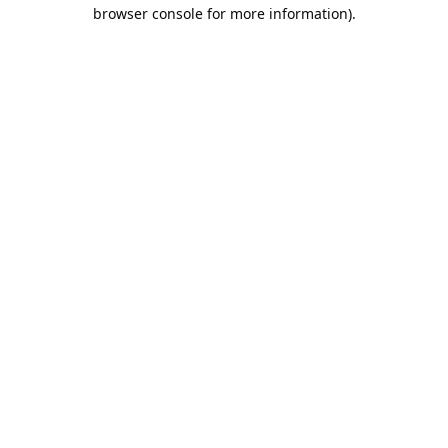
browser console for more information).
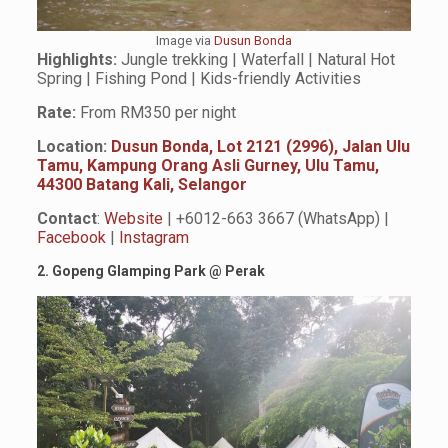
Image via
Dusun Bonda
Highlights:
Jungle trekking | Waterfall | Natural Hot
Spring | Fishing Pond | Kids-friendly Activities
Rate:
From RM350 per night
Location:
Dusun Bonda, Lot 2121 (2996), Jalan Ulu
Tamu, Kampung Orang Asli Gurney, Ulu Tamu,
44300 Batang Kali, Selangor
Contact
:
Website
| +6012-663 3667 (WhatsApp) |
Facebook
|
Instagram
2. Gopeng Glamping Park
@
Perak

****************************************

→ **Aim of the task**:
Could you render every line of text in the data as a numbered list, skipping any blank lines and leaving the pictures out?

→ **Result**:
1. browser console for more information).
2. Image via
3. Dusun Bonda
4. Highlights:
5. Jungle trekking | Waterfall | Natural Hot
6. Spring | Fishing Pond | Kids-friendly Activities
7. Rate:
8. From RM350 per night
9. Location:
10. Dusun Bonda, Lot 2121 (2996), Jalan Ulu
11. Tamu, Kampung Orang Asli Gurney, Ulu Tamu,
12. 44300 Batang Kali, Selangor
13. Contact
14. :
15. Website
16. | +6012-663 3667 (WhatsApp) |
17. Facebook
18. |
19. Instagram
20. 2. Gopeng Glamping Park
21. @
22. Perak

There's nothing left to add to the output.